▸ Exercise brief
Each of the entries below should be written out exactly as it reads.

** Opening Material provided block **

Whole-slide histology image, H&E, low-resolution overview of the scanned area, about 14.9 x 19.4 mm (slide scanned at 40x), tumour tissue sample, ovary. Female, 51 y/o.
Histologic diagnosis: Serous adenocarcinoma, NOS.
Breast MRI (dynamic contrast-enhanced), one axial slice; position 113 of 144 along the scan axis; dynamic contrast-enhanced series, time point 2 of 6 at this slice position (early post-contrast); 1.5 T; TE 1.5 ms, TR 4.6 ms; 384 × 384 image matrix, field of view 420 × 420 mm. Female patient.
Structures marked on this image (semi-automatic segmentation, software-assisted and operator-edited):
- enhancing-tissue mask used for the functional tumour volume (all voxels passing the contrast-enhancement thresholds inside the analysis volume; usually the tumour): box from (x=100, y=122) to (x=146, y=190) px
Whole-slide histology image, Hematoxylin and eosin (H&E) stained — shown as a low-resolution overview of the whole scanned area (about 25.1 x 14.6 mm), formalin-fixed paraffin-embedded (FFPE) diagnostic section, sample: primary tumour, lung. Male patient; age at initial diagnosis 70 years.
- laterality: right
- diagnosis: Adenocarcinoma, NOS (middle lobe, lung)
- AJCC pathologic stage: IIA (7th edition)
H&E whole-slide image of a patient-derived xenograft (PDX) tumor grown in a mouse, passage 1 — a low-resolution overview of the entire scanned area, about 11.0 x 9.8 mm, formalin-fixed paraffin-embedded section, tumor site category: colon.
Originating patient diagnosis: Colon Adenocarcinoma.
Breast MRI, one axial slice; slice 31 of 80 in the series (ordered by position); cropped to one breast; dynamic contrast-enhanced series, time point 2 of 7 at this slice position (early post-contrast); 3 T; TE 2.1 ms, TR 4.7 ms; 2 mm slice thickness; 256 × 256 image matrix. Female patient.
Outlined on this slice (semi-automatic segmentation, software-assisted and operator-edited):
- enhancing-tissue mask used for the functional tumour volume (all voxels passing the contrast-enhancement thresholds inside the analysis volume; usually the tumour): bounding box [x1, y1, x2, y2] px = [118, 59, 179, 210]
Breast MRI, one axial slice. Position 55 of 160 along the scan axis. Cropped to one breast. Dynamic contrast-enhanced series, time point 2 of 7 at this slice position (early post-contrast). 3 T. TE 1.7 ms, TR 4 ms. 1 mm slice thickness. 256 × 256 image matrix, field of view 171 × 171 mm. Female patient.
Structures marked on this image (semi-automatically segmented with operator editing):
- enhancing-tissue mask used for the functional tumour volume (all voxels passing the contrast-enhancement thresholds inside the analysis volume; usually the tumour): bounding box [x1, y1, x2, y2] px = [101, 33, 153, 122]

** Closing Material provided block **

▸ Response
Whole-slide histology image, H&E, low-resolution overview of the scanned area, about 14.9 x 19.4 mm (slide scanned at 40x), tumour tissue sample, ovary. Female, 51 y/o.
Histologic diagnosis: Serous adenocarcinoma, NOS.
Breast MRI (dynamic contrast-enhanced), one axial slice; position 113 of 144 along the scan axis; dynamic contrast-enhanced series, time point 2 of 6 at this slice position (early post-contrast); 1.5 T; TE 1.5 ms, TR 4.6 ms; 384 × 384 image matrix, field of view 420 × 420 mm. Female patient.
Structures marked on this image (semi-automatic segmentation, software-assisted and operator-edited):
- enhancing-tissue mask used for the functional tumour volume (all voxels passing the contrast-enhancement thresholds inside the analysis volume; usually the tumour): box from (x=100, y=122) to (x=146, y=190) px
Whole-slide histology image, Hematoxylin and eosin (H&E) stained — shown as a low-resolution overview of the whole scanned area (about 25.1 x 14.6 mm), formalin-fixed paraffin-embedded (FFPE) diagnostic section, sample: primary tumour, lung. Male patient; age at initial diagnosis 70 years.
- laterality: right
- diagnosis: Adenocarcinoma, NOS (middle lobe, lung)
- AJCC pathologic stage: IIA (7th edition)
H&E whole-slide image of a patient-derived xenograft (PDX) tumor grown in a mouse, passage 1 — a low-resolution overview of the entire scanned area, about 11.0 x 9.8 mm, formalin-fixed paraffin-embedded section, tumor site category: colon.
Originating patient diagnosis: Colon Adenocarcinoma.
Breast MRI, one axial slice; slice 31 of 80 in the series (ordered by position); cropped to one breast; dynamic contrast-enhanced series, time point 2 of 7 at this slice position (early post-contrast); 3 T; TE 2.1 ms, TR 4.7 ms; 2 mm slice thickness; 256 × 256 image matrix. Female patient.
Outlined on this slice (semi-automatic segmentation, software-assisted and operator-edited):
- enhancing-tissue mask used for the functional tumour volume (all voxels passing the contrast-enhancement thresholds inside the analysis volume; usually the tumour): bounding box [x1, y1, x2, y2] px = [118, 59, 179, 210]
Breast MRI, one axial slice. Position 55 of 160 along the scan axis. Cropped to one breast. Dynamic contrast-enhanced series, time point 2 of 7 at this slice position (early post-contrast). 3 T. TE 1.7 ms, TR 4 ms. 1 mm slice thickness. 256 × 256 image matrix, field of view 171 × 171 mm. Female patient.
Structures marked on this image (semi-automatically segmented with operator editing):
- enhancing-tissue mask used for the functional tumour volume (all voxels passing the contrast-enhancement thresholds inside the analysis volume; usually the tumour): bounding box [x1, y1, x2, y2] px = [101, 33, 153, 122]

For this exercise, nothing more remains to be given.